The Romans in Films, Again

hailcesar

Have you seen Hail Cesar? It’s both an homage to and a parody of the days when studios controlled Hollywood.

George Clooney plays an actor playing a Roman in a movie about Christ.

And Roland Barthes, the French semiotician, proves relevant, once again, for understanding some of the choices that the Coen brothers had to make — in order to make the film seem legitimate to their audience and thus a site where their parody could then be convincing.

Barthes writes:

In Mankiewicz’s Julius Caesar, all the characters are wearing fringes. Some have them curly, some straggly, some tufted, some oily, all have them well combed, and the bald are not admitted, although there are plenty to be found in Roman history. Those who have little hair have not been let off for all that, and the hairdresser — the king-pin of the film – has still managed to produce one last lock which duly reaches the top of the forehead, one of those Roman foreheads, whose smallness has at all times indicated a specific mixture of self-righteousness, virtue and conquest.brandoJuliusCesarWhat then is associated with these insistent fringes? Quite simply the label of Roman-ness. We therefore see here the mainspring of the Spectacle — the sign — operating in the open.

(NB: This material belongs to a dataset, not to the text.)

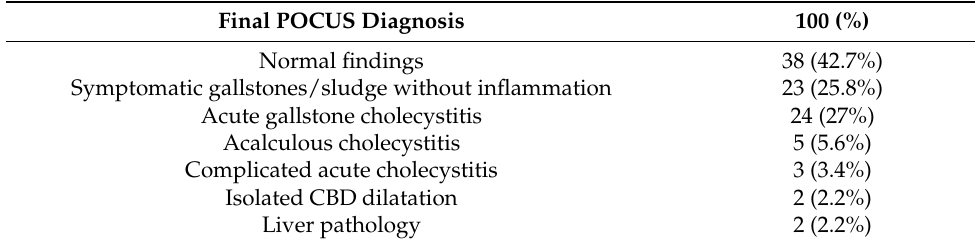
Table 2. Final POCUS diagnoses of the patients recruited to the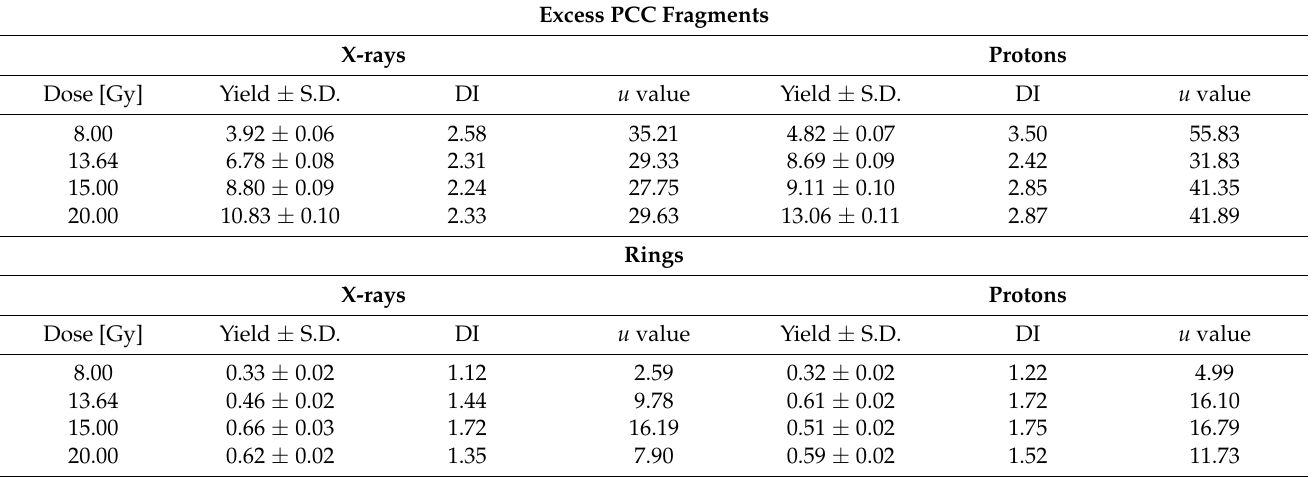
Table 1. The yield ± S.D., dispersion index (DI), and u -values ( u ) of excess fragments and rings induced in X-ray and proton-irradiated lymphocytes pooled for each dose from all donors. Values were calculated to test if the distribution of aberrations followed a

The frontal lock overwhelms one with evidence, no one can doubt that he is in Ancient Rome. And this certainty is permanent: the actors speak, act, torment themselves, debate ‘questions of universal import,’ without losing, thanks to this little flag displayed on their foreheads, any of their historical plausibility. Their general representativeness can even expand in complete safety, cross the ocean and the centuries, and merge into the Yankee mugs of Hollywood extras: no matter, everyone is reassured, installed in the quiet certainty of a universe without duplicity, where Romans are Romans thanks to the most legible of signs: hair on the forehead. (Mythologies, p. 24)

So that explains Clooney’s curls.

The parody comes in when he forgets key lines during while filming key scenes and that he takes any opportunity to make sure he looks good for the cameras; for in those moments, “the quiet certainty of a universe without duplicity” is lost and we can’t help but see that we’re on a sound stage and that we’re watching a movie about making a movie.